- On Monday, a landslide in Zhenxiong County, southwestern Yunnan province, killed at least eight people and left 39 others unaccounted for.1
- The landslide hit the mountain community of Liangshui just before daybreak. It caused eighteen houses to collapse, and prompted the evacuation of over 500 people. Drone images from the scene showed a wide-sloping mound of black sludge had spilled onto snow-covered village rooftops.2
- Nearly 1K rescue workers with digging equipment have been deployed to the scene, though a cold spell of freezing and below-freezing temperatures is expected to complicate rescue efforts.3
- Chinese President Xi Jinping has called on local officials to increase their rescue efforts and has pressed officials across the country to be vigilant to avoid any major disasters as the Chinese New Year approaches.2
- The cause of the landslide was not immediately clarified by the authorities and is currently under investigation. Local media reported claims that a coal mine was operating near the site of the landslide and villagers had spotted cracks in the mountainside in the weeks before the deadly disaster.3
- In 2023, at least 70 people were killed in landslides in China, which are often attributed to extreme weather, heavy rainfall, and faulty construction. According to the National Commission for Disaster Reduction and the Ministry of Emergency Management, natural disasters caused economic losses of $48B last year.4
- Narrative A, as provided by VOA. The Yunnan region is located near the Himalayan plateau, a mountainous region prone to earthquakes and landslides. This landslide followed one of the country's deadliest earthquakes in years, which occurred less than a month ago, killing 149 people and destroying thousands of homes. Natural disasters unfortunately do occur, and the Chinese government devotes all available resources to preventing them and dispatching assistance when one occurs.
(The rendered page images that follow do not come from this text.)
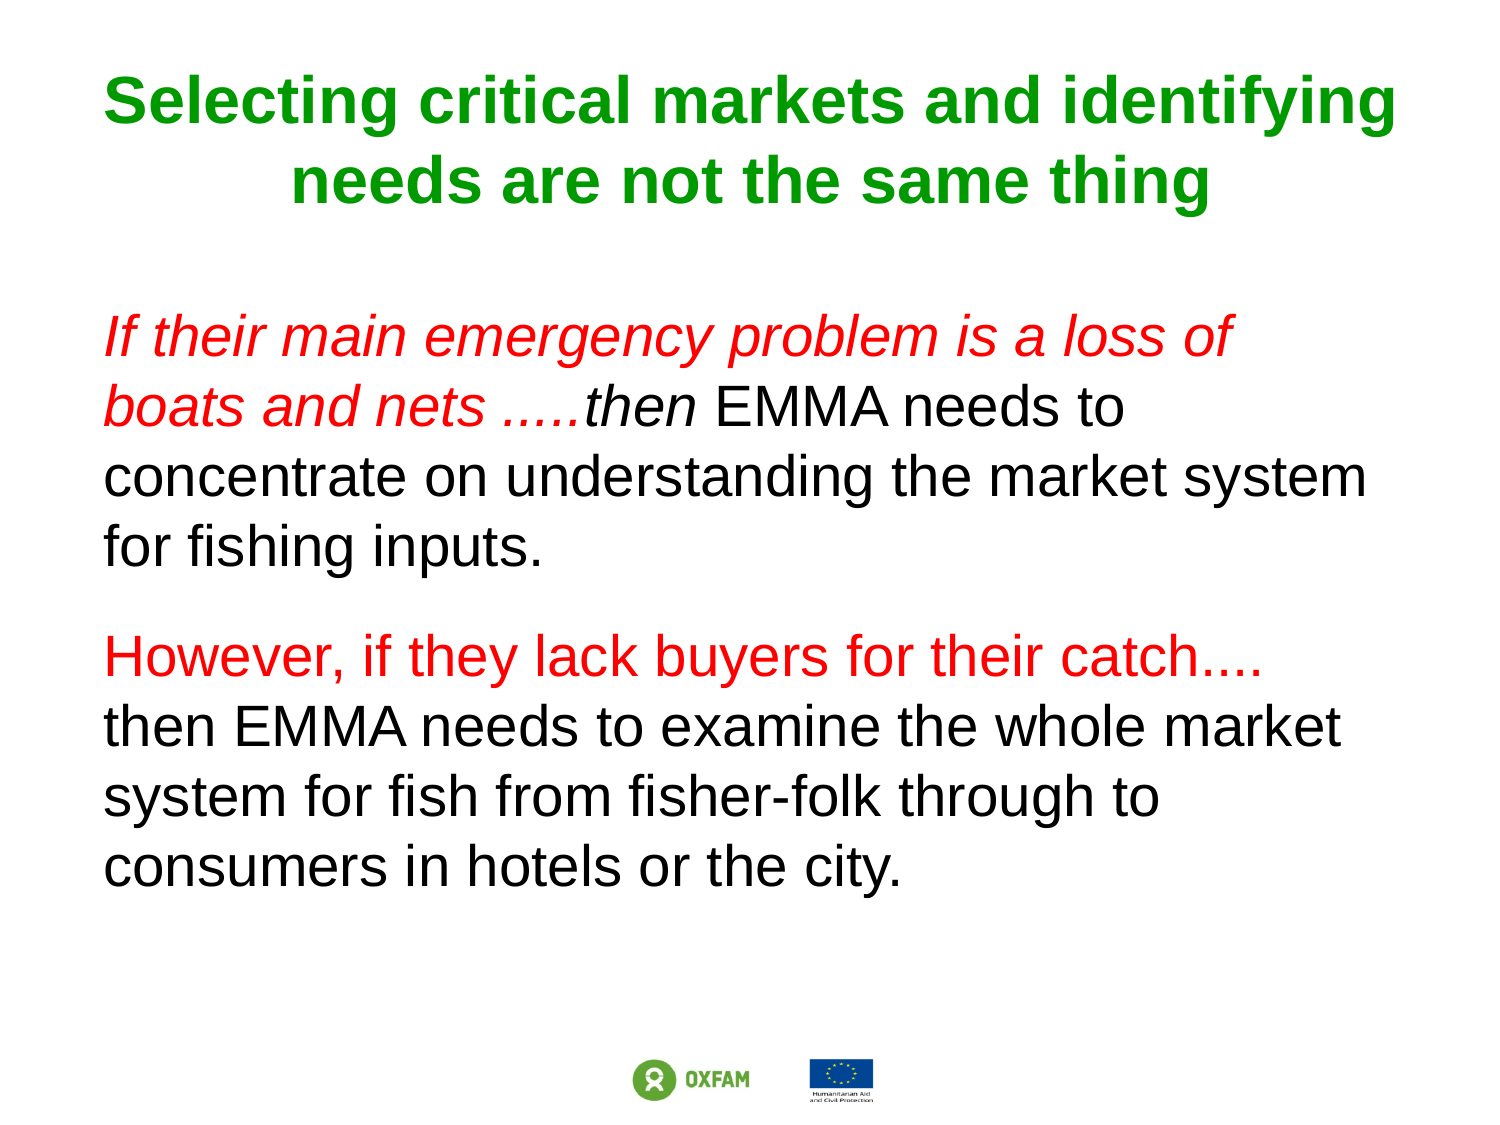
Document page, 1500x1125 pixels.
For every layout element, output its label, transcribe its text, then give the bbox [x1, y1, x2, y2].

text_box If their main emergency problem is a loss of boats and nets .....then EMMA needs to concentrate on understanding the market system for fishing inputs. However, if they lack buyers for their catch.... then EMMA needs to examine the whole market system for fish from fisher-folk through to consumers in hotels or the city. [88, 290, 1400, 906]
picture [808, 1058, 874, 1102]
picture [631, 1058, 750, 1102]
title Selecting critical markets and identifying needs are not the same thing [76, 42, 1428, 231]
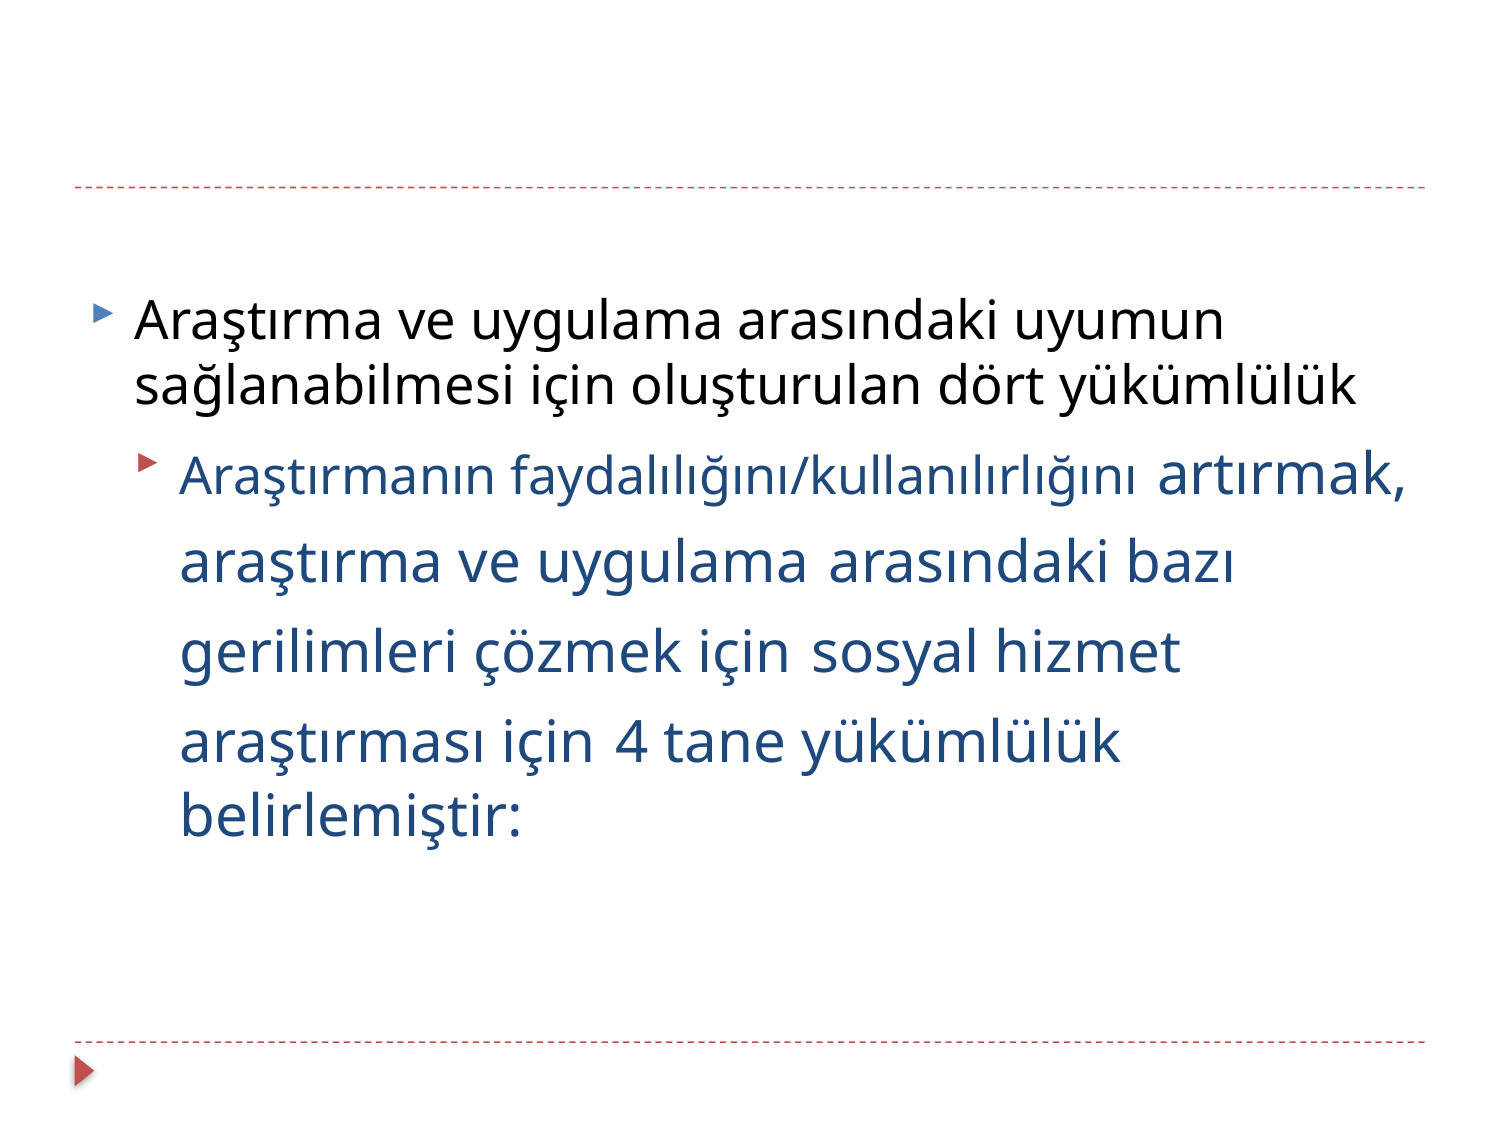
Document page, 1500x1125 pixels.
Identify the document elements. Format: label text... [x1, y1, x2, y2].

list Araştırma ve uygulama arasındaki uyumun sağlanabilmesi için oluşturulan dört yükümlülük Araştırmanın faydalılığını/kullanılırlığını artırmak, araştırma ve uygulama arasındaki bazı gerilimleri çözmek için sosyal hizmet araştırması için 4 tane yükümlülük belirlemiştir: [75, 200, 1425, 1010]
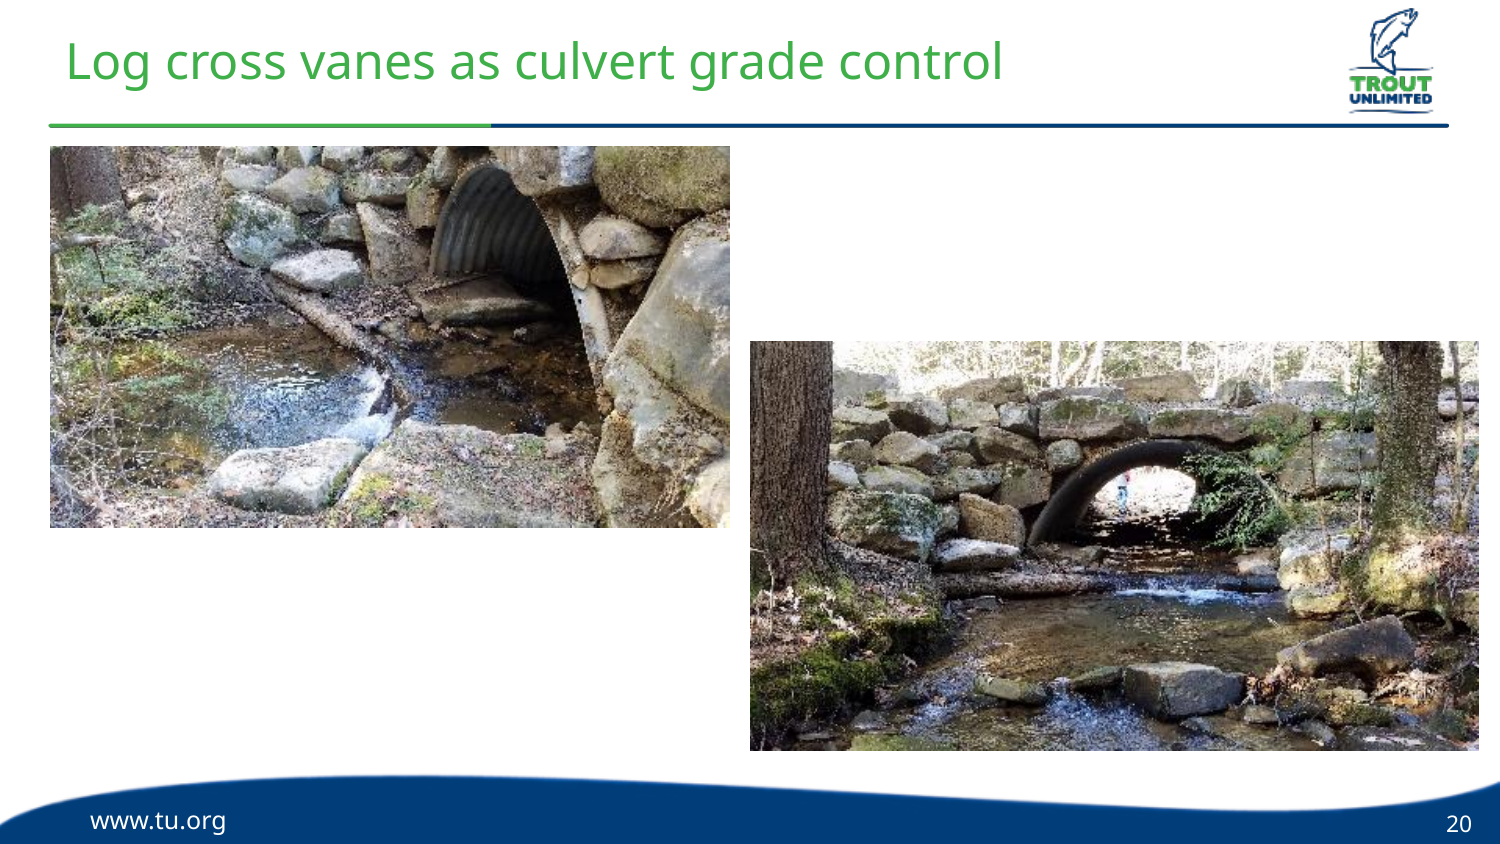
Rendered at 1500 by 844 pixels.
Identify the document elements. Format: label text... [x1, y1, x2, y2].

footer www.tu.org [75, 796, 550, 842]
title Log cross vanes as culvert grade control [50, 21, 1300, 97]
picture [0, 341, 1500, 844]
picture [44, 0, 1456, 135]
slide_number 20 [1374, 801, 1488, 844]
picture [49, 146, 731, 528]
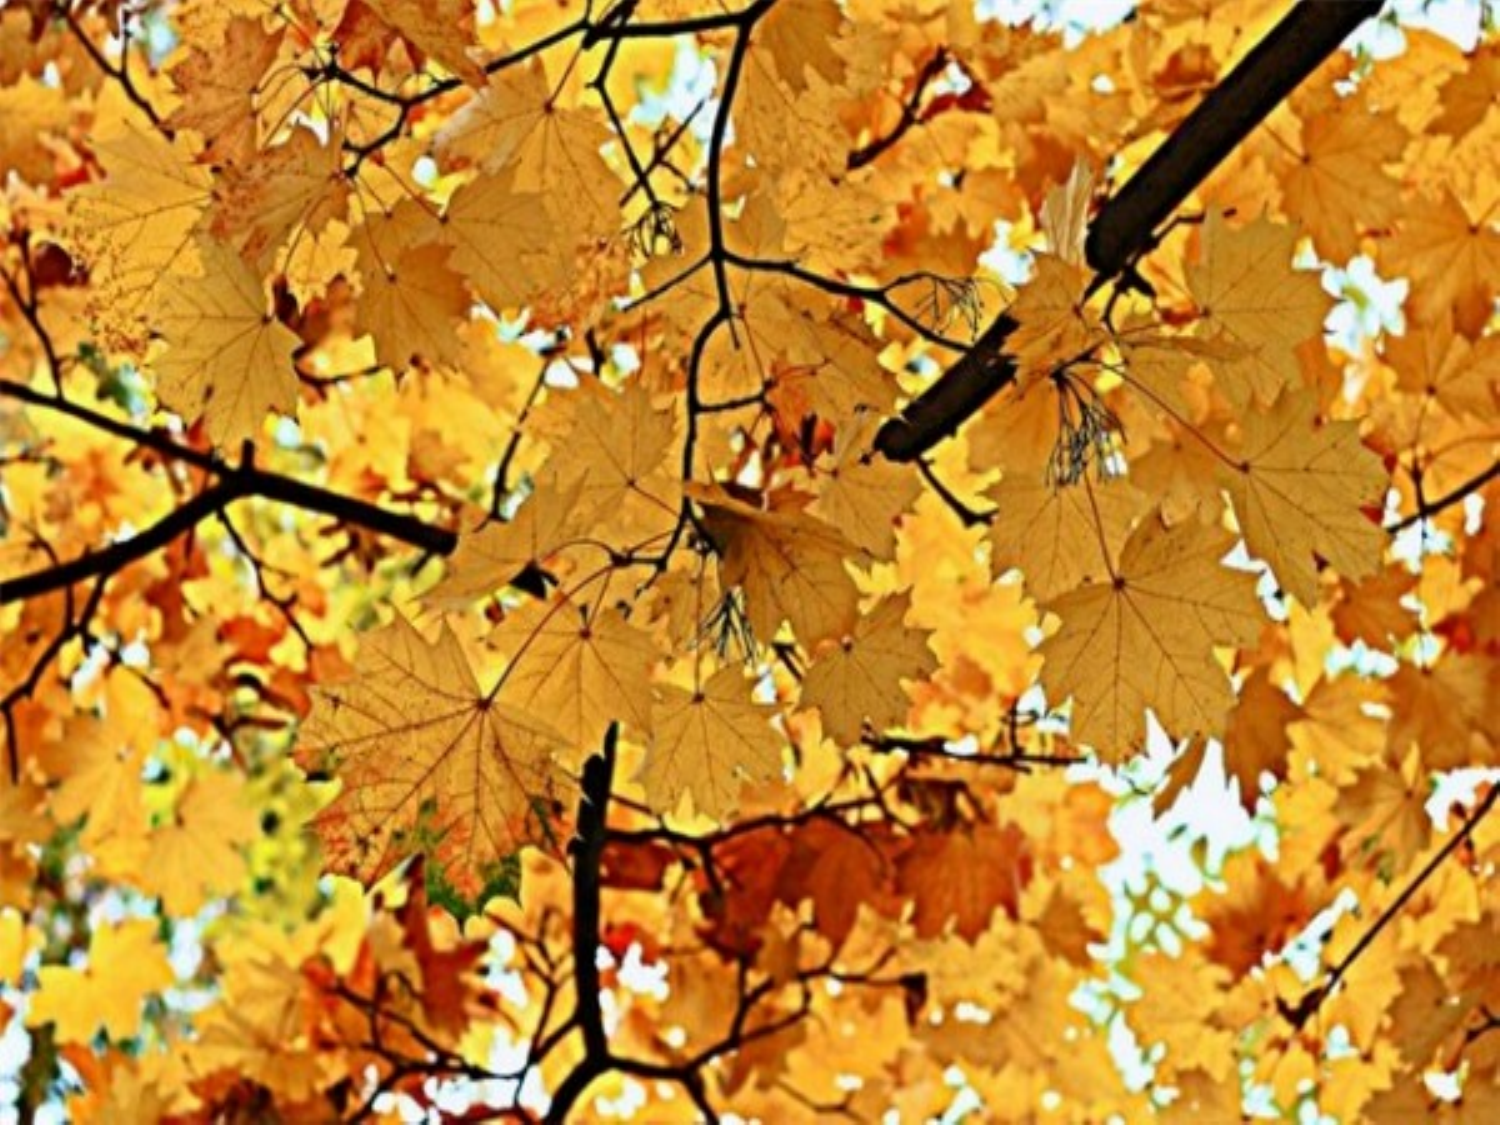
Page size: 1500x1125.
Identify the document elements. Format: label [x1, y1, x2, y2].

- Narrative B, as provided by NASA. Research suggests that climate change may cause more frequent and powerful rainstorms in the High Mountain Asia region (China, Tibet, and Nepal), raising the risk of future landslides. As the climate warms, heavy precipitation is predicted to become more prevalent, perhaps boosting landslide activity by 30-70% in some areas. While the region is currently sparsely populated, future population growth will come hand in hand with a warmer climate, continuing to harm the region's glaciers. The Chinese government cannot simply react to these disasters, it must do more to reduce emissions so as to protect the region's future.